When I mortgage prop a to buy prop b, can I take the deduction for prop a as interest on the prop a part of the sch e?=============>>>>>>>>>>I guess then you can deduct mort interest paid on the pro B on Sch E,NOT on Pro A aslongas you pay it on Pro B.

Also, can I enter on sch e the mortgage for prop a even though I am using the funds for another purpose (to buy prop b)?================>>>>>>>>>I do not think so as you are using the mortgage for the purchase of Pro B,NOT pro A.

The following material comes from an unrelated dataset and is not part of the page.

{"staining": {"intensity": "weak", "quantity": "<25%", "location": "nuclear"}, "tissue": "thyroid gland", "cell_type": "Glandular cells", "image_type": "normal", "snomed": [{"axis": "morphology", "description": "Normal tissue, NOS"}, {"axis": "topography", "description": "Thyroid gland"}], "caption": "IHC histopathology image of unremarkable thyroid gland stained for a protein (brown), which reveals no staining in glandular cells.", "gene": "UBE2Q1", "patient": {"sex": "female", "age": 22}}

Also, is it best to take the money and loan it to the LLC that I will form to purchase prop b, so I can charge the LLC interest, and deduct that interest? ==========it depends how the personal loan monies are received by the LLC. In accounting the LLC is treated as a separate entity distinct from the owners. So, the LLC must consider how the money from YOU is being received into the company.If there is no loan agreement between the LLC and you, then the money would be treated by the LLC as investment funds and recorded as equity in the accounts. If there is a loan agreement between the LLC and the owner then the monies would be treated as debt funds and become a liability of the LLC in the accounts.Equity funds do not attract interest. Equity funds entitle investors to dividends or a share in the profits. Debt funds do attract interest which would then make it a legitimate business expense of the LLC in accounting terms. Now sadly, tax law does not always follow accounting concepts. So while interest on a loan provided by the owners is a business expense from an accounting point of view, it may not be accepted as such by the tax department; they all accept interest on loans as legitimate tax expenses provided the loan is taken out by the LLC on standard commercial terms.

So, to satisfy both the accounting and the tax department requirements it would be good to document and execute a loan agreement between the LLC and yourself and make sure the terms of the loan agreement are framed in an 'arm's length' way .To execute the loan agreement you may be actually signing it as both director of the LLC on one hand and the loan funder on the other.

Also, since Prop B will be a medical office rental and there will be two Dr. s in there (one is my spouse), I am wondering if I should still do this under a Sch E, or move to Sch C.============>>>>>>>>unless you are a r/e pro you nust need to report rental income Sch E. Generally, Sch C is used when you provide substantial services in conjunction with the property or the rental is part of a trade or business as a real estate dealer.